# [PROVIDED TEXT]
━━━━━━━━━━━━━━━━━━━━━━━━━━━━━━
October 12, 2015      

The 3D printing market is continuing to consolidate, as companies such as Microsoft and Stratasys strengthen their ecosystems for software and services. However, even as additive manufacturing moves from prototyping to production, the promise of 3D printers in the home looks far off.

Autodesk Inc. is acquiring netfabb GmbH and is investing in its parent company, FIT AG. Both netfabb and FIT Technology Group are based in Germany and provide software for additive manufacturing.

Lupburg, Germany-based netfabb develops software for industrial additive design and manufacturing, and FIT Additive Manufacturing Group provides software and services. According to netfabb, more than 80,000 people worldwide use its products, which San Rafael, Calif.-based Autodesk plans to integrate into its Fusion 360 software and the Spark 3D printing platform.

Netfabb’s software includes proprietary methods for managing stereolithography (STL) files. It can also repair damaged 3D models and organize jobs for a range of 3D printers.

As an example of the complex structures its software can create, netfabb recently demonstrated a 3D-printed reef. Such artificial reefs could help protect shellfish farms and preserve marine ecosystems.

Netfabb's 3D-printed reef

Netfabb’s software manages 3D models for printing.

In addition, netfabb technology has been used with MakerBot to create high-quality replicas of ancient sculptures. This could help replace works of art that have been stolen or vandalized or even prevent such losses by putting replicas in museums. FIT is also building a €20 million ($22.7 million) facility for additive design to support advanced manufacturing.

“We look forward to welcoming the netfabb team to Autodesk and helping designers and manufacturers worldwide take 3D printing beyond prototyping and plastics, to reliably creating production-grade parts at scale,” said Samir Hanna, Autodesk vice president and general manager of consumer and 3D printing.

Autodesk has been moving into 3D printing on several fronts this year, according to 3Dprint.com. For instance, Autodesk has partnered with Lawrence Livermore National Laboratory to design software to advance 3D printed designs such as helmets.

Computer-aided design software maker Autodesk will gain “instant credibility” and 3D capabilities from netfabb to expand in the maker and industrial communities, said engineering market-analysis firm Schnitger Corp.
━━━━━━━━━━━━━━━━━━━━━━━━━━━━━━
# [AVAILABLE DATA]

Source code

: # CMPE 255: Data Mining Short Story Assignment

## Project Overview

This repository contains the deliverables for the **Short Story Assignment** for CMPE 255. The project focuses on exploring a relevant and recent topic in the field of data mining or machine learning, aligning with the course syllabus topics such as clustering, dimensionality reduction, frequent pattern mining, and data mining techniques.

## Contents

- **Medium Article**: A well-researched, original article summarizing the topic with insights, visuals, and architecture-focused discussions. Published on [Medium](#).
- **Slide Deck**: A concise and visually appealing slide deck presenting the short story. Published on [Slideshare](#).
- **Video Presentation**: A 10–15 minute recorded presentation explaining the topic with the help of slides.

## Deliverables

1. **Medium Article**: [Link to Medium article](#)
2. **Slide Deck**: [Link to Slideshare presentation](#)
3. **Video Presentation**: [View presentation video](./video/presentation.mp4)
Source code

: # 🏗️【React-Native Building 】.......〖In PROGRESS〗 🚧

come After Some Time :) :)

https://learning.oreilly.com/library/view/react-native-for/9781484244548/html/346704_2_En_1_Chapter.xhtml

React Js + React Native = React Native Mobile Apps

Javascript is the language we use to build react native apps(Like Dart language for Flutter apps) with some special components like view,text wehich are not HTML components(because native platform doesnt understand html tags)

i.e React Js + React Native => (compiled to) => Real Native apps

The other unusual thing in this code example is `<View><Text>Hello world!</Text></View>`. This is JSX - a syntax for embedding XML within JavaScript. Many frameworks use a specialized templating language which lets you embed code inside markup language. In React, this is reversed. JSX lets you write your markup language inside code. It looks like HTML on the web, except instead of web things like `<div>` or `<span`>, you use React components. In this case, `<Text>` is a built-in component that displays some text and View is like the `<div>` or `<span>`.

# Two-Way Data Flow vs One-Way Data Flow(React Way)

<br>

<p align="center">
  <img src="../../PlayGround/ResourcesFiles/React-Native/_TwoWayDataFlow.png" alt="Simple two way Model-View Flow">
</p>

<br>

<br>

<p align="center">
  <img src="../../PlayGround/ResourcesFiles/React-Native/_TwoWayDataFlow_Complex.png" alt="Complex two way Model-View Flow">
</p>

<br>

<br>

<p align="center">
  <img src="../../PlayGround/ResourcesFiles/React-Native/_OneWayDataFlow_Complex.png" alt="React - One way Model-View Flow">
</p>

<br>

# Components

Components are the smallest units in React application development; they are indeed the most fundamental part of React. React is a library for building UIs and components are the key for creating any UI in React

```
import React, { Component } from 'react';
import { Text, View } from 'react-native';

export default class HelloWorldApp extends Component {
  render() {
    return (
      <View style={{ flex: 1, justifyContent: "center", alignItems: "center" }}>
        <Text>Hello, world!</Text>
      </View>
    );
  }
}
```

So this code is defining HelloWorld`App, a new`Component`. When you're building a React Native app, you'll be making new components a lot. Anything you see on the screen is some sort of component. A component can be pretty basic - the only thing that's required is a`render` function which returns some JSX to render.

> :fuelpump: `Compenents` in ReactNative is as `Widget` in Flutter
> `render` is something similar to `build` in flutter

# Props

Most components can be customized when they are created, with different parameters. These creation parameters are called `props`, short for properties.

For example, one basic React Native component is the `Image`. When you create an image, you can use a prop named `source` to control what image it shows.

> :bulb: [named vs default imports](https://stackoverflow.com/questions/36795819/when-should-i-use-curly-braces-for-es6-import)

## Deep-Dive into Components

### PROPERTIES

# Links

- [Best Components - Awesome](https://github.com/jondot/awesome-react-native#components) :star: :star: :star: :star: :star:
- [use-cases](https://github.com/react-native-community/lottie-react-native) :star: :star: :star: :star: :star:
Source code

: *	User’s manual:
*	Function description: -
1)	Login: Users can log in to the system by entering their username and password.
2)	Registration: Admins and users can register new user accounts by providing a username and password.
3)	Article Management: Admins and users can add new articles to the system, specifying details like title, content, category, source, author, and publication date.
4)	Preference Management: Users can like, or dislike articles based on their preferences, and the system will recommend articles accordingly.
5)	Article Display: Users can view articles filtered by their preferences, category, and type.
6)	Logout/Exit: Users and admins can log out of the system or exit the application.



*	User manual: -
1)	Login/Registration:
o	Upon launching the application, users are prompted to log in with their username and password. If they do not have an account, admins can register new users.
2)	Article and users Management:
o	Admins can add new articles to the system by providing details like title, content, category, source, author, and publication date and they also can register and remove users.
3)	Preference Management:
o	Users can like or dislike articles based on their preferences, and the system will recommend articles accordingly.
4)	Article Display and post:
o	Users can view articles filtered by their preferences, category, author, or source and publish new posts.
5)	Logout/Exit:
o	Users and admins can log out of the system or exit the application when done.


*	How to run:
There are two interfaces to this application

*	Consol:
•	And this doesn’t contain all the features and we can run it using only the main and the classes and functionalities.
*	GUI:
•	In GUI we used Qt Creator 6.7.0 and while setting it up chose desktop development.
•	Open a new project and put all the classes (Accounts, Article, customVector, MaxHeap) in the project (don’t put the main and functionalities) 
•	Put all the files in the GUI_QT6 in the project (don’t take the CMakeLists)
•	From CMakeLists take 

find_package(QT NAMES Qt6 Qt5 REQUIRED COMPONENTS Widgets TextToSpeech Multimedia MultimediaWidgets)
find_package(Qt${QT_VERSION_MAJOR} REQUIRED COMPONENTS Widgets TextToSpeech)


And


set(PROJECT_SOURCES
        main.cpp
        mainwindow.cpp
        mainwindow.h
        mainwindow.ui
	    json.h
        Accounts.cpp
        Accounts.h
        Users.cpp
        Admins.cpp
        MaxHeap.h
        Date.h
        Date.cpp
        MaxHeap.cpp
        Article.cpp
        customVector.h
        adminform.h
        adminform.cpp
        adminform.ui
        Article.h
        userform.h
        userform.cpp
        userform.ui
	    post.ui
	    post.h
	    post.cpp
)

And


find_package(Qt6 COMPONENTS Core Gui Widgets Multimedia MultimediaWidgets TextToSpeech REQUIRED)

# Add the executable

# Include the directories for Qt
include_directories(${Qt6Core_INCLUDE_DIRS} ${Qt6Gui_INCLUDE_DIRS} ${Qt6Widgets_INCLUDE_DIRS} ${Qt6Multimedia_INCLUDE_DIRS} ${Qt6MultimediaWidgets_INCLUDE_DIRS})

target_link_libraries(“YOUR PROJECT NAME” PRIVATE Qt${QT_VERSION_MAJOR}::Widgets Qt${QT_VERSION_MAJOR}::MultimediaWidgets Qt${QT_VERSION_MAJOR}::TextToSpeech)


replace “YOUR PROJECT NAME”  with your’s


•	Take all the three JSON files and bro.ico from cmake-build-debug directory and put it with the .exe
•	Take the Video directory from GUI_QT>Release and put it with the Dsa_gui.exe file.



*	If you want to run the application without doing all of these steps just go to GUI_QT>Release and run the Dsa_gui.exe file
━━━━━━━━━━━━━━━━━━━━━━━━━━━━━━
Write out, word for word, the passage of the 3D printing article that begins with the words "Autodesk has been" and ends with "firm Schnitger Corp.". The lines above come from a separate source unrelated to the 3D printing article.

Autodesk has been moving into 3D printing on several fronts this year, according to 3Dprint.com. For instance, Autodesk has partnered with Lawrence Livermore National Laboratory to design software to advance 3D printed designs such as helmets.

Computer-aided design software maker Autodesk will gain “instant credibility” and 3D capabilities from netfabb to expand in the maker and industrial communities, said engineering market-analysis firm Schnitger Corp.